In this study, we address the characterization of clouds and its inclusion in microwave retrievals in order to study its effect on tropospheric temperature profiles measured by TEMPERA radiometer. TEMPERA retrieves atmospheric temperature profiles by measuring emitted radiation of molecular oxygen at 60 GHz. It is the first ground-based microwave radiometer that allows to obtain temperature profiles in the troposphere and stratosphere at the same time. In order to characterize the clouds a multi-instrumental approach has been performed at the aerological station of MeteoSwiss in Payerne (Switzerland).

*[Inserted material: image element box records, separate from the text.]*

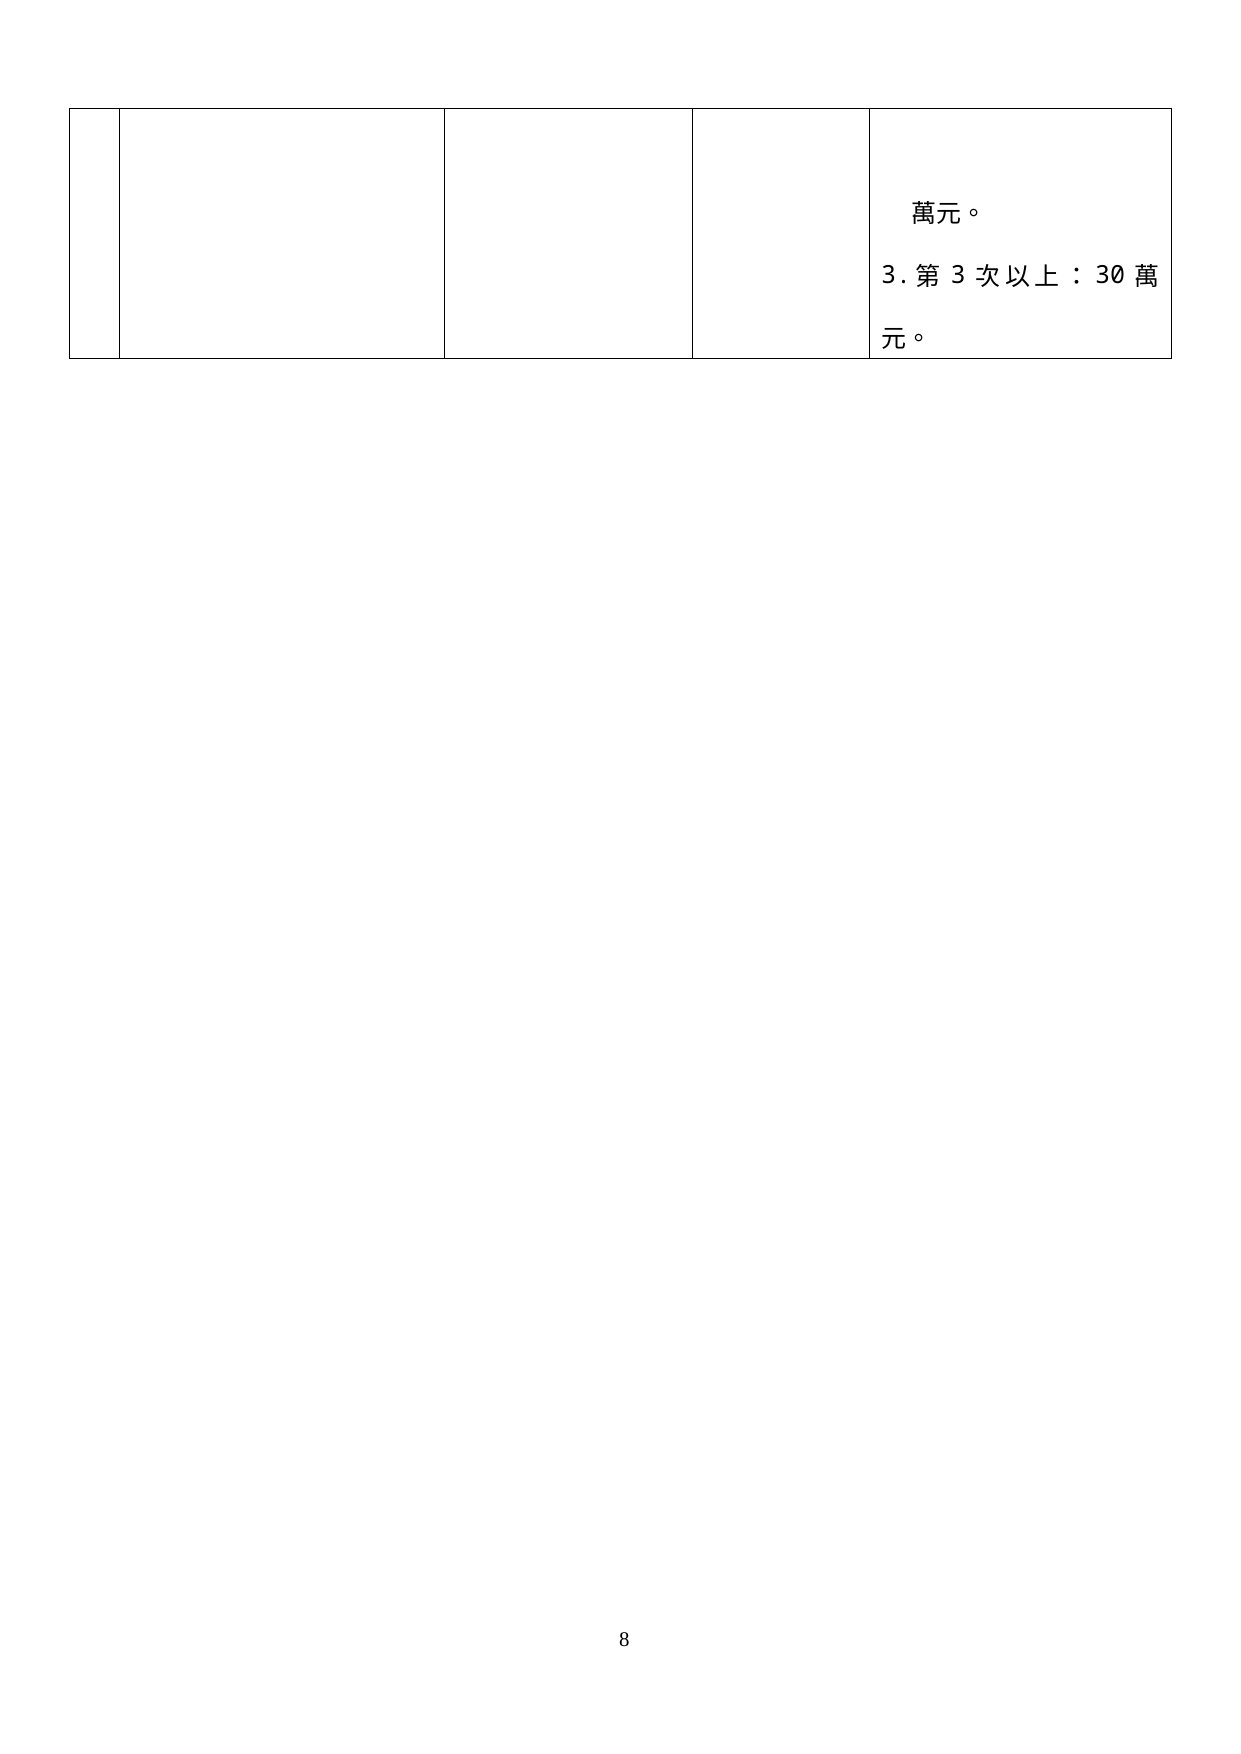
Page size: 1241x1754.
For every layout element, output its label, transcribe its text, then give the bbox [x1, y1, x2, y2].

table_cell 萬元。 3.第3次以上：30萬元。 [870, 109, 1171, 358]
table_cell [693, 109, 869, 358]
table_cell [120, 109, 444, 358]
table_cell [445, 109, 692, 358]
table_cell [70, 109, 119, 358]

Cloud base altitudes were detected using ceilometer measurements while the integrated liquid water (ILW) was measured by a HATPRO radiometer. Additional cloud information was obtained from a co-located cloud camera and using an automatic partial cloud amount detection algorithm (APCADA). All this information has been used to characterize the clouds by means of a Liquid Water Content (LWC) profile. Different LWC profiles (shapes and values) have been tested in order to find the best cloud characterization depending on cloud type, altitude and ILW. Microwave temperature profiles have been obtained incorporating this liquid water profile in the inversion algorithm and they have been evaluated against retrievals without considering clouds, in order to assess the liquid water effect on microwave measurements. The results have been compared with the temperature profiles from radiosondes which are launched twice a day at this station. Two years of data have been analyzed and almost 300 non-precipitating cloud cases were studied. The statistical analysis carried out over all the cases evidenced that temperature retrievals improved in most of the cases when clouds were incorporated in the inversion algorithm.